### TESTO FORNITO
Gli unici problemi li creano i telefonini: evidentemente ce ne sono
troppi per i ripetitori di questa zona, e allora è quasi blackout totale.
Ognuno prova a contattare qualcuno, e ognuno impreca nel proprio dialetto
di fronte al cellulare che resta muto. E ci sono proprio tutti, i
dialetti e gli accenti d’Italia. Da nord a sud sono arrivati a Perugia
con migliaia di pullman, che alla fine della manifestazione sarà
un’impresa recuperare nei tanti parcheggi organizzati tra Santa Maria
degli Angeli e Bastia. Ed è buio, quando i gruppi cominciano a
sciogliersi, gli striscioni vengono riavvolti e molti se ne vanno in giro
senza scarpe perché venticinque chilometri non sono uno scherzo anche se
percorsi in nome della pace nel mondo. Era buio anche quando sono
cominciati ad arrivare i primi gruppi più o meno organizzati. Tanti
zainetti e tantissimo entusiasmo.

### VERIFICA LA COMPRENSIONE
1 – Traduci in inglese questa frase del testo sulla marcia per la pace: "Era buio anche quando sono cominciati ad arrivare i primi gruppi più o meno organizzati."
2 – Ricopia dal testo sulla marcia per la pace il passo che comincia con "Gli unici problemi" e va avanti fino a "e tantissimo entusiasmo.".

### DATI FORNITI
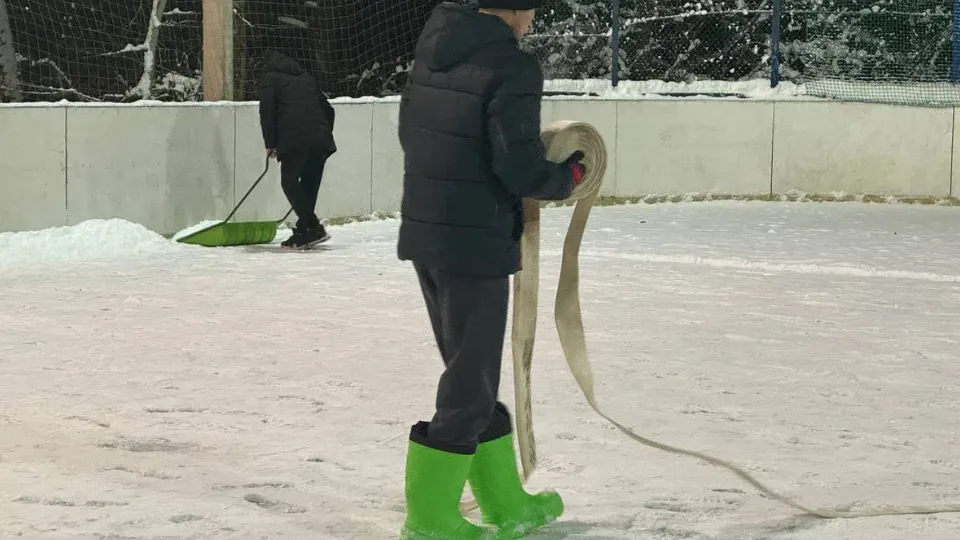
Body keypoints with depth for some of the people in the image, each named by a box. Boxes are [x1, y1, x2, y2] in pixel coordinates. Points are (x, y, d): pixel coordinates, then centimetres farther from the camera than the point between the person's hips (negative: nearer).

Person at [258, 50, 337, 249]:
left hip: (294, 139, -5)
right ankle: (303, 232, 12)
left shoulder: (270, 78, 13)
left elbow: (267, 111, 1)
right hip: (321, 139, 6)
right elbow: (328, 110, 26)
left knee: (289, 182, 3)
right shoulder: (306, 78, 29)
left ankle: (313, 228, -9)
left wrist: (270, 143, 6)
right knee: (310, 182, 13)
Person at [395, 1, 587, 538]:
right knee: (471, 381, 3)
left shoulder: (432, 51, 7)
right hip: (477, 246, -8)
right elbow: (520, 169, -20)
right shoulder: (513, 67, -17)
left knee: (472, 372, 17)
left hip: (422, 234, 8)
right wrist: (566, 178, 0)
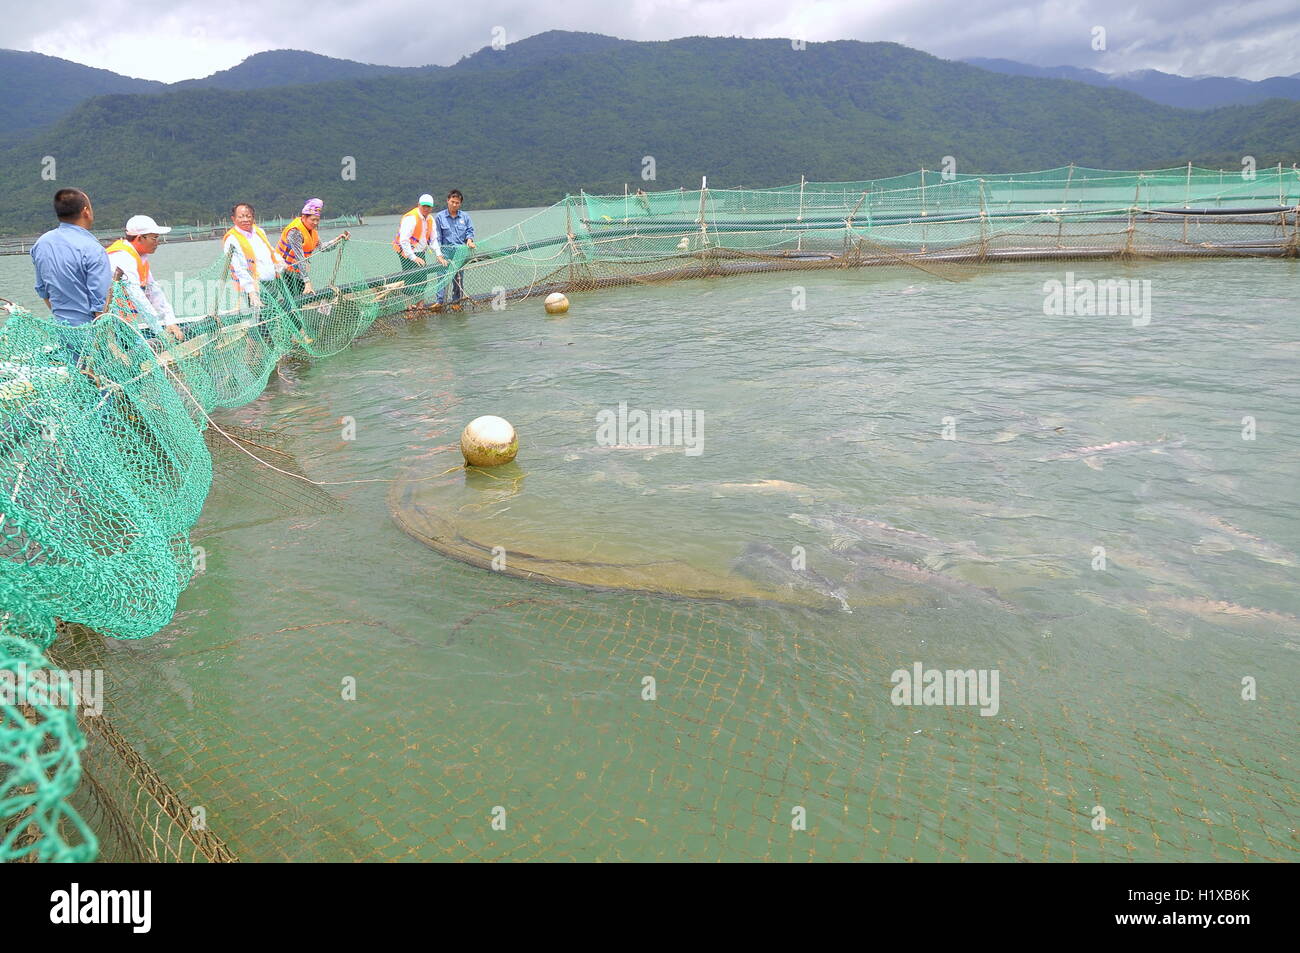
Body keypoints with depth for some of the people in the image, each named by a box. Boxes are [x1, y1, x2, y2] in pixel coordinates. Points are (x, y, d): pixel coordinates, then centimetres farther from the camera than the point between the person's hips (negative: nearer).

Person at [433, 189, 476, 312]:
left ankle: (456, 302, 15)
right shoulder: (440, 217, 3)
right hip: (446, 252, -3)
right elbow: (436, 237, 3)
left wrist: (469, 239, -10)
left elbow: (470, 230, 13)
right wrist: (438, 254, -4)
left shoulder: (465, 216, 10)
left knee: (459, 278, 6)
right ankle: (440, 302, -15)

### RISPOSTE
1 – It was also dark when the first more or less organized groups began to arrive.

2 –
Gli unici problemi li creano i telefonini: evidentemente ce ne sono
troppi per i ripetitori di questa zona, e allora è quasi blackout totale.
Ognuno prova a contattare qualcuno, e ognuno impreca nel proprio dialetto
di fronte al cellulare che resta muto. E ci sono proprio tutti, i
dialetti e gli accenti d’Italia. Da nord a sud sono arrivati a Perugia
con migliaia di pullman, che alla fine della manifestazione sarà
un’impresa recuperare nei tanti parcheggi organizzati tra Santa Maria
degli Angeli e Bastia. Ed è buio, quando i gruppi cominciano a
sciogliersi, gli striscioni vengono riavvolti e molti se ne vanno in giro
senza scarpe perché venticinque chilometri non sono uno scherzo anche se
percorsi in nome della pace nel mondo. Era buio anche quando sono
cominciati ad arrivare i primi gruppi più o meno organizzati. Tanti
zainetti e tantissimo entusiasmo.